- What to do:
A faithful copy of the entries is required, with no images in it.

- Provided information:
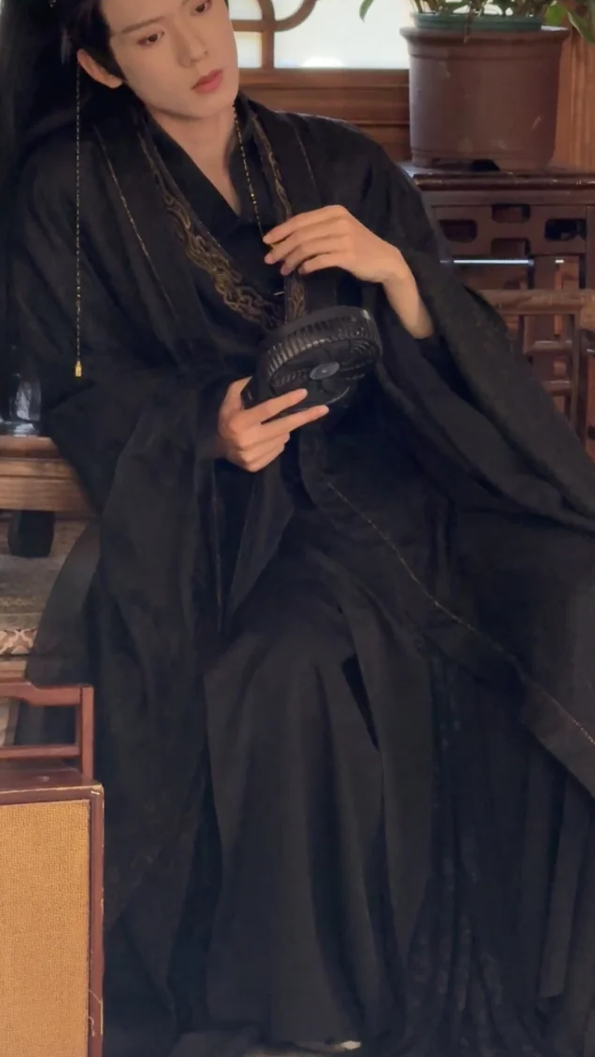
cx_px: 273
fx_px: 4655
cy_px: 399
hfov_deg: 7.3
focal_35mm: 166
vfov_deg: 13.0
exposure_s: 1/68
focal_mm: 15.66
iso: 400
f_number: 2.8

- Answer for the task:
cx_px: 273
fx_px: 4655
cy_px: 399
hfov_deg: 7.3
focal_35mm: 166
vfov_deg: 13.0
exposure_s: 1/68
focal_mm: 15.66
iso: 400
f_number: 2.8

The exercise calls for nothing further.